History in the making
CORPO SANTO SQUARE
For centuries Corpo Santo square, where the hotel stands, was a gathering place for fishermen and a shipyard. Its name comes from the “Nossa Senhora da Graça” hermitage, built on the square in the 15th century, which had an image of Saint Pedro Gonçalves, or "Corpo Santo", which was deemed to be miraculous and was worshiped by fishermen.
The Corpo Santo Historical Hotel is located in an area full of history. Numerous forgotten ancestral artifacts were discovered during the hotel’s construction and its archeological centre, located in the basement of the hotel, offers periodic exhibitions of pieces collected during the dig, such as a ceramic set from the 18th century, 15th and 16th century English pipes and the 32 meters long,14th century, King Ferdinand period wall.

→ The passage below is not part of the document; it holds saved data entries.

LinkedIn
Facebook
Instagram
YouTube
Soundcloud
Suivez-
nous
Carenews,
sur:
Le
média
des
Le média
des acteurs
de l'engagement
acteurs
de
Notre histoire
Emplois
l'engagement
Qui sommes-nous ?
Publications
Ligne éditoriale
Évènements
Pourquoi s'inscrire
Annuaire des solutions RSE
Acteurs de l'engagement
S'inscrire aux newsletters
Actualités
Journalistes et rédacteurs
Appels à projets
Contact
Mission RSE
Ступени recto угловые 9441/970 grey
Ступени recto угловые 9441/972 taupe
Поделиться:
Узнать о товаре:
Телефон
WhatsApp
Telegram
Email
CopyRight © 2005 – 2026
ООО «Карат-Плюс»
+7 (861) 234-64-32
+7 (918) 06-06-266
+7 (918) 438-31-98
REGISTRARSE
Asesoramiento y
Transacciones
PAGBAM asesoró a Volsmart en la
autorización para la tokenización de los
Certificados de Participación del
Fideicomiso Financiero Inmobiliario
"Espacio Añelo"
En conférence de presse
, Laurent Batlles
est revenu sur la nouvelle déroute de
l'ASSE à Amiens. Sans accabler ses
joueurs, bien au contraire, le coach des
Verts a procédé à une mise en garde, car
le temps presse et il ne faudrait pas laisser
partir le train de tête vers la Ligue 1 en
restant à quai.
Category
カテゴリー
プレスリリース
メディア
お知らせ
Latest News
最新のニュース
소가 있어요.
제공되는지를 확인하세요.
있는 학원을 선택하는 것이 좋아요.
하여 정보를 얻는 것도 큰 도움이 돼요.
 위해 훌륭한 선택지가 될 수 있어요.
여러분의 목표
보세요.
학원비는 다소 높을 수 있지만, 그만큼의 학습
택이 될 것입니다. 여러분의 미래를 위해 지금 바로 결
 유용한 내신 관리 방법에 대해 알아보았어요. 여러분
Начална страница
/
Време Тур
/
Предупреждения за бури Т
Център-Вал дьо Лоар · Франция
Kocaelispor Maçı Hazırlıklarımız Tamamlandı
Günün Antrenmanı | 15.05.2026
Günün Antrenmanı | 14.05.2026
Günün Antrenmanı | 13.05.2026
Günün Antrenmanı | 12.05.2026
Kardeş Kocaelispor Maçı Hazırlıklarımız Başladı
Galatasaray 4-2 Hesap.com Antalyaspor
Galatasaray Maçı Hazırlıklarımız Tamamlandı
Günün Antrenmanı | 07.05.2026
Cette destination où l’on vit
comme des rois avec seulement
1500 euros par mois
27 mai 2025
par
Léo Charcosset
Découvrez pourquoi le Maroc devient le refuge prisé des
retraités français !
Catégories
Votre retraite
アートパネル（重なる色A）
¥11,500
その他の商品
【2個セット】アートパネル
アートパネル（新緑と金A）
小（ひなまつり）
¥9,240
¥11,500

The name of the hotel's restaurant, Porter, is a tribute to the type of beer that was brewed in Corpo Santo square in the 18th century. Corpo Santo was thus associated with the beginnings of the country's brewing industry.
Go with the flow
Discover Lisbon! Saint George’s Castle with its panoramic views of Lisbon; Alfama’s labyrinth of narrow streets and its Fado houses; the Chiado’s shopping streets and the ruins of the Carmo Convent; the Jerónimos Monastery, which watches over the Tagus’ estuary and, of course, the “pasteis de Belém” (custard tarts), to sweeten your visit. Let yourself get carried away by the magic and stories of the city’s every nook and cranny.
Close to the hotel:
Mercado da Ribeira
In 2014 Time Out magazine transformed Lisbon’s largest market into a gourmet food court. This impressive location offers all sorts of different cuisines, from Portuguese to Asian and from burgers to fusion, all created by award-winning chefs and some of Lisbon’s best restaurants.
The Terreiro do Paço
Praça do Comércio, better known as the Terreiro do Paço, or Black Horse square, it is the capital’s most emblematic square and one of the largest in Europe. Sprawled on the bank of the Tagus and surrounded by 18th century buildings, it offers one of the most beautiful 360º views: the city, the river, the impressive architecture, Lisbon’s Cathedral and the Rua Augusta Arch.
The most famous pedestrian street in the city, Rua Augusta attracts tourists and Lisbonians alike, with its numerous shops, restaurants and street entertainment. It connects two of the most beautiful squares in the city, Rossio and Terreiro do Paço.
Known for its street commerce, theatres and literary cafes, which were once frequented by writers, poets and intellectuals, the Chiado is one of Lisbon's most symbolic and traditional neighbourhoods. In this cosmopolitan part of town you will find some of Lisbon’s oldest shops, such as the Bertrand bookshop (1747) and the Lisboa em Paris linen shop (1888).
The Bairro Alto
The epicentre of Lisbon’s nightlife, the Bairro Alto is made up of small narrow streets lined with bars, restaurants and shops. Although it is still open to local traffic, it’s a neighbourhood where the streets are crowded with both locals and tourists.